本作は、山田が32歳ぐらいのときに脚本を書いた作品だが、久我美子扮する元華族の夫人に恋心を抱き、戦地に行っていた佐田啓二演じる夫が帰って来てガッカリする、というあたりは、のちの「男はつらいよ」の寅さんそっくりの人物描写。

ほかにも、当時は「第三国人」などと侮蔑的に呼ばれた華僑の夫婦(小沢昭一南田洋子)など市井の人を人情味込めて描いているところなど、「男はつらいよ」シリーズの予告編を観ているような気分になった。

 

その華僑役で出演していた小沢昭一南田洋子の怪しげな日本語が愉快だったが、小沢の“怪演”ぶりはわかるとしても、松竹の映画に、日活のスター女優だった南田洋子が出演して三枚目ふうの役どころを熱演していたのは意外だった。
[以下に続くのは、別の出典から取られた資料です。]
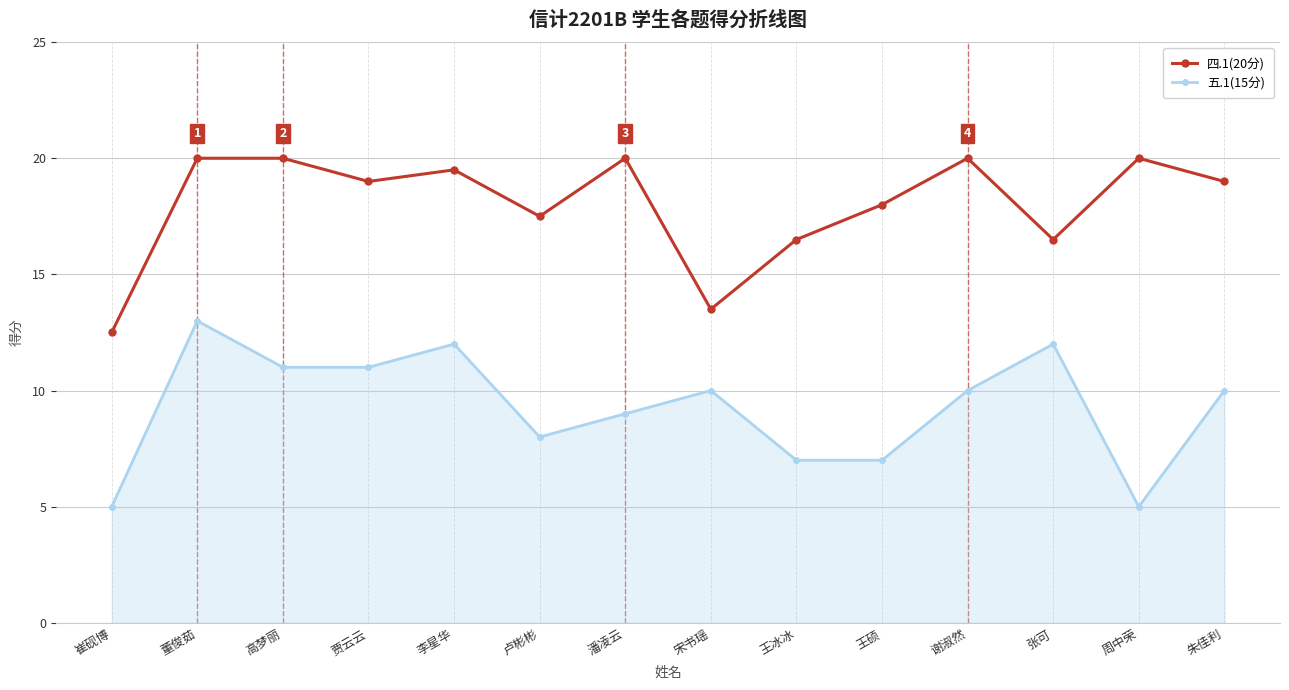

The 四.1(20分) series shows 20.0 at 潘凌云. True or false?

True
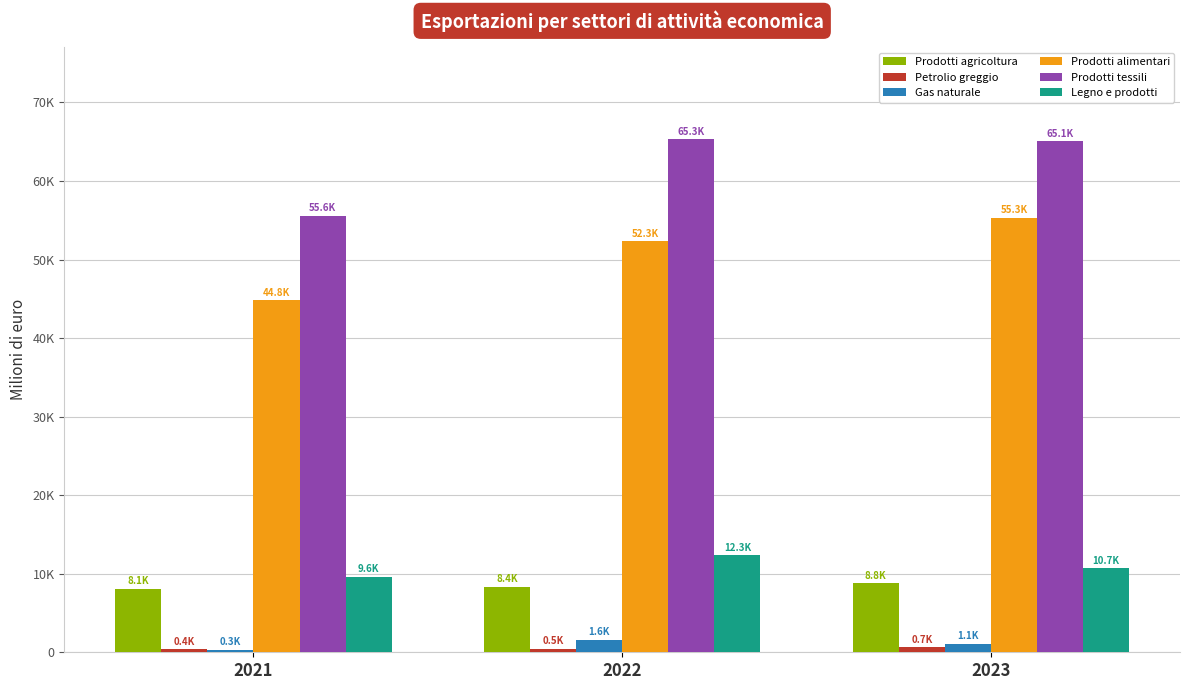

The value of Prodotti tessili at 2021 is 55575.1. True or false?

True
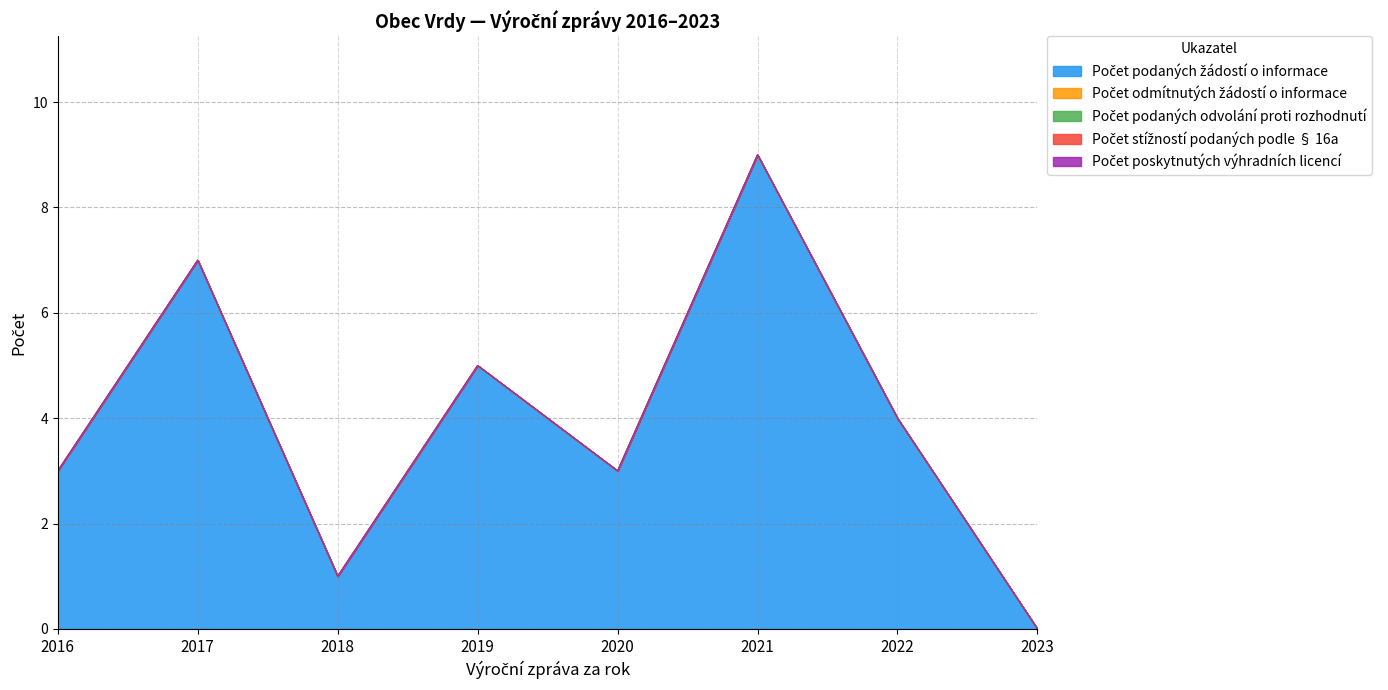

What is the sum of all Počet podaných žádostí o informace values?

32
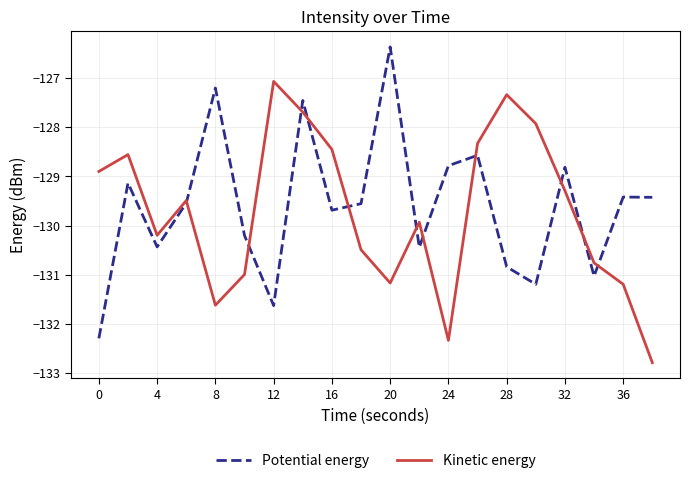

What is the greatest value displayed?

-126.4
彼女は若いころは大映若尾文子とともに“性典スター”として売り出し、日活に移ってからもずっと日活を代表する看板スターだった。1956年に公開され大ヒットとなった「太陽の季節」は、石原慎太郎の原作を読んで感銘を受けた彼女が日活の常務に映画化を進言し、彼女の主演で実現したものだった。このとき共演したのが長門裕之で、のちに2人は結婚している。

1962年、長門が日活を退社してフリーになると、翌年、彼女も日活を退社し、長門とともに「人間プロダクション」を設立。自由になったので、それで松竹の映画にも出演して、小沢との珍妙な掛け合いをのびのびと演じていたのだろう。